**Text under study**
===============
The author rightly casts Robinson's life history in a social/political/artistic context. Sugar Ray was an evolutionary link between Joe Louis, the first African American athlete to be widely beloved by white America while forced to maintain a deferential, non-threatening posture, and Muhammad Ali, who defiantly declared, "I don't have to be who you want me to be", and paved the way for all of those who came after.





Robinson certainly wasn't a confrontational or overtly political figure, but he was a large personality who wasn't afraid to express himself and did his best to exert control over his professional career. He dressed in high style, travelled with an entourage that at one point included a hairstylist, a manicurist, and a midget, he wowed crowds in Europe, and briefly retired from boxing to pursue a career as a nightclub entertainer.

Haygood ties all of those threads together with the rapidly shifting political and social forces of the time, albeit by employing what becomes an increasingly awkward conceit, trying to interlace the story of Robinson (born Walker Smith Jr.) with those of the poet Langston Hughes, the jazz trumpeter Miles Davis, and the singer/actress Lena Horne. While the four were contemporaries, and while they certainly crossed paths - Davis, especially, loved the fights and loved Robinson - the connections soon begin to seem laboured and unconvincing, and the tangents badly bog down the main narrative.
===============
**Record extracts**
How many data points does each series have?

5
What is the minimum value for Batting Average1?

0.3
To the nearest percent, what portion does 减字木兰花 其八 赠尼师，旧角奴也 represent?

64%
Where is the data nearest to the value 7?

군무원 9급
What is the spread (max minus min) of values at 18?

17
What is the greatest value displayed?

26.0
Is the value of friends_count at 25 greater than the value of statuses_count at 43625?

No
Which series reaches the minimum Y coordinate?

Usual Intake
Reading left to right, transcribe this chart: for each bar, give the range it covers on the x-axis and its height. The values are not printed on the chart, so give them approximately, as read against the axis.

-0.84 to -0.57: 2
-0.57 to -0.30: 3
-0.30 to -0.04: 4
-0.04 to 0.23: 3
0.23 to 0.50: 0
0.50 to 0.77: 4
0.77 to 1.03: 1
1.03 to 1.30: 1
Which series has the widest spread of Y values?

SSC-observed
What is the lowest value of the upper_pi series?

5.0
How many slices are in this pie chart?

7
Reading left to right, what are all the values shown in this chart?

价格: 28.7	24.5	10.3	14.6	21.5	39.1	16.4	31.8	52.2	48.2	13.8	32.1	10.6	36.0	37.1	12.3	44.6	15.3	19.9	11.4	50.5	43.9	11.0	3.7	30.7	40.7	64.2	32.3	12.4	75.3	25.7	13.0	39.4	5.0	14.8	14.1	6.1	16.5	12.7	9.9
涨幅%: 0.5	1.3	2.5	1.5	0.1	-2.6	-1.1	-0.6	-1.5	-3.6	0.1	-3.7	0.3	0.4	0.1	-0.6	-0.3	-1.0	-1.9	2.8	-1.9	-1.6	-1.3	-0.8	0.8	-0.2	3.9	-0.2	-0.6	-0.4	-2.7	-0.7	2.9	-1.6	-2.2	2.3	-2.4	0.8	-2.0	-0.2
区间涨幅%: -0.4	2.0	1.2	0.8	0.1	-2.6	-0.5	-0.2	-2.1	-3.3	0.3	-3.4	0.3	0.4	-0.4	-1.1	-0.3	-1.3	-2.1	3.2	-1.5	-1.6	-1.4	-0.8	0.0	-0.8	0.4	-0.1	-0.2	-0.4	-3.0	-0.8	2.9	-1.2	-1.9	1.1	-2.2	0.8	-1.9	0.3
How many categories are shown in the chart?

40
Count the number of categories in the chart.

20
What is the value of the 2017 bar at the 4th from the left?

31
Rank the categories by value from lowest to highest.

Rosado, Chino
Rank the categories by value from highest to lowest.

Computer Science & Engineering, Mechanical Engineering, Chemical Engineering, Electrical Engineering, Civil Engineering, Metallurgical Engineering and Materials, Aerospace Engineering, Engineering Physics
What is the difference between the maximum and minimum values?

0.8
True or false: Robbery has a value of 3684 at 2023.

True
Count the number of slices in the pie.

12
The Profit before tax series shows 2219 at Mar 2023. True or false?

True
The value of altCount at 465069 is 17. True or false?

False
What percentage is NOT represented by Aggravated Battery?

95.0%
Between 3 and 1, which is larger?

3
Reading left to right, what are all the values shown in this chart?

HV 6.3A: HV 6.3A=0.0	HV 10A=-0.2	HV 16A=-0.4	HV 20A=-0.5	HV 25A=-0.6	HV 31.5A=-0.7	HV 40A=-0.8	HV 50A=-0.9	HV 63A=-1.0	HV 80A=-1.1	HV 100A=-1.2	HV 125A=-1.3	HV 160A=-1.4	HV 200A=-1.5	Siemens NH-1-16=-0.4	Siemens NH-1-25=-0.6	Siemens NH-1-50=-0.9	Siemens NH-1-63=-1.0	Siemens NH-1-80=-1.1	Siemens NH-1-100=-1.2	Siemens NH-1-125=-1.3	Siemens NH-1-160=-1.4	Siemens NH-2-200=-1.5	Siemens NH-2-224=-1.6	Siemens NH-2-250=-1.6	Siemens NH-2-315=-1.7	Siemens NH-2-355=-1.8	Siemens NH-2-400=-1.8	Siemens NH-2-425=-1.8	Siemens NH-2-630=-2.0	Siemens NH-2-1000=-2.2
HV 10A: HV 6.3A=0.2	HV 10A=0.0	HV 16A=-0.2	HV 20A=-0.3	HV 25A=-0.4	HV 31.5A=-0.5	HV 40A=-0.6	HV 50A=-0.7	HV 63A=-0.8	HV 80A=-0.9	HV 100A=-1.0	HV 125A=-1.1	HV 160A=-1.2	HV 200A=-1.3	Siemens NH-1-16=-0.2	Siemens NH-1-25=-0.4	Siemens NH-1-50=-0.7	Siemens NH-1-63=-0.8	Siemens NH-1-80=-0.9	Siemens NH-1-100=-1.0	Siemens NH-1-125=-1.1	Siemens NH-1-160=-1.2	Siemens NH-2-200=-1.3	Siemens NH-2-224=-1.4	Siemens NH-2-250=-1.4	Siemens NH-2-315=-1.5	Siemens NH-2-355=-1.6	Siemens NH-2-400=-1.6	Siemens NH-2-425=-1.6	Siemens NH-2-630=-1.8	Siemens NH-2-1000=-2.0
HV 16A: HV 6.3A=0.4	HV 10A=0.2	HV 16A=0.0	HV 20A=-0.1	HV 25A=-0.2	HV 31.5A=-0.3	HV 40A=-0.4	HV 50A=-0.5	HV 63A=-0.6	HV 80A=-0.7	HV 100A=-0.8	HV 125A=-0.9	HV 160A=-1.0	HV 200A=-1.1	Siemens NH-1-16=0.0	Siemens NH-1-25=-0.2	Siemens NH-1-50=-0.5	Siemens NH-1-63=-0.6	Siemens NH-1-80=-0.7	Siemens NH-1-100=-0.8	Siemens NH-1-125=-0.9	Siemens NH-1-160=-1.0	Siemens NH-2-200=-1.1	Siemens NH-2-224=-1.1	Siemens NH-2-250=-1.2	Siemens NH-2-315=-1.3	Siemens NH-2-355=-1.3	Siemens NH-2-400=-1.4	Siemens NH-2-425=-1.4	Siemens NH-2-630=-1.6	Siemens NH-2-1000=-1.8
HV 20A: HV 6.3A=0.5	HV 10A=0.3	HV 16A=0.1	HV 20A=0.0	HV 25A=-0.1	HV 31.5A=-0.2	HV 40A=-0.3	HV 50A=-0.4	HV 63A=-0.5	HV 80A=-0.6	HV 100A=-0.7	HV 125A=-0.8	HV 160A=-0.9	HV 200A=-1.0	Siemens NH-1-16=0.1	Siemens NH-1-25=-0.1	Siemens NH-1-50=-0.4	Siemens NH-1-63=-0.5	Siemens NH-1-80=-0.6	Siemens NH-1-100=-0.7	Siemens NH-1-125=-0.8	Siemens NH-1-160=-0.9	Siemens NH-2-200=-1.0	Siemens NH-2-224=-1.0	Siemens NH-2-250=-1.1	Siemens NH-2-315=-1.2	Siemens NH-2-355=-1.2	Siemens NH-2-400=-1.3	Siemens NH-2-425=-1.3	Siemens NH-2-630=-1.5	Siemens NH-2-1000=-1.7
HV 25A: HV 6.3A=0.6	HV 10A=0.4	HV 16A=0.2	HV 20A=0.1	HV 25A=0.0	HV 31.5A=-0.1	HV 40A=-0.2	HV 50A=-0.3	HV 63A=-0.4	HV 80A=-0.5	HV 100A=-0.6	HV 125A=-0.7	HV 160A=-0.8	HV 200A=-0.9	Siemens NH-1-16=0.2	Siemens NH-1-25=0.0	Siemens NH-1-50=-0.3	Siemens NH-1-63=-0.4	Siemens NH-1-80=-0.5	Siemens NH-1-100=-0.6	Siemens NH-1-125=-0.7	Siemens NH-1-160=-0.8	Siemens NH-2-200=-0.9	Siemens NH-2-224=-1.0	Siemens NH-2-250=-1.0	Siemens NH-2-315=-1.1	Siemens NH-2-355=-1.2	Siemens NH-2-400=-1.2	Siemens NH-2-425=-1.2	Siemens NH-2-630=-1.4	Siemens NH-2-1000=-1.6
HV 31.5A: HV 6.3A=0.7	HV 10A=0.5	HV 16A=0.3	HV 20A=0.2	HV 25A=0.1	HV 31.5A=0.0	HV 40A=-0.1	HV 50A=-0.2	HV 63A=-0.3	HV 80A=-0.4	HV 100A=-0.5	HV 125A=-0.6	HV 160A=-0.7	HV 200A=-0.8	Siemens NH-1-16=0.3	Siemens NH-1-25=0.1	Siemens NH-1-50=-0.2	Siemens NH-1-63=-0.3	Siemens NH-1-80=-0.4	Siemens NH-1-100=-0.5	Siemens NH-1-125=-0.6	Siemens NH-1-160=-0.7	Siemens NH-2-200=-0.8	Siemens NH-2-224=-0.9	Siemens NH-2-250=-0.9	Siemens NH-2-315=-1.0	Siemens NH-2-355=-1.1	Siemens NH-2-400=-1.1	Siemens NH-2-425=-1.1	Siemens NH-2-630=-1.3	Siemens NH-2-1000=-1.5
===============
Quote the Sugar Ray Robinson review word for word, beginning at the words "Haygood ties all" and stopping after the words "the main narrative.".

**Answer to this task**
Haygood ties all of those threads together with the rapidly shifting political and social forces of the time, albeit by employing what becomes an increasingly awkward conceit, trying to interlace the story of Robinson (born Walker Smith Jr.) with those of the poet Langston Hughes, the jazz trumpeter Miles Davis, and the singer/actress Lena Horne. While the four were contemporaries, and while they certainly crossed paths - Davis, especially, loved the fights and loved Robinson - the connections soon begin to seem laboured and unconvincing, and the tangents badly bog down the main narrative.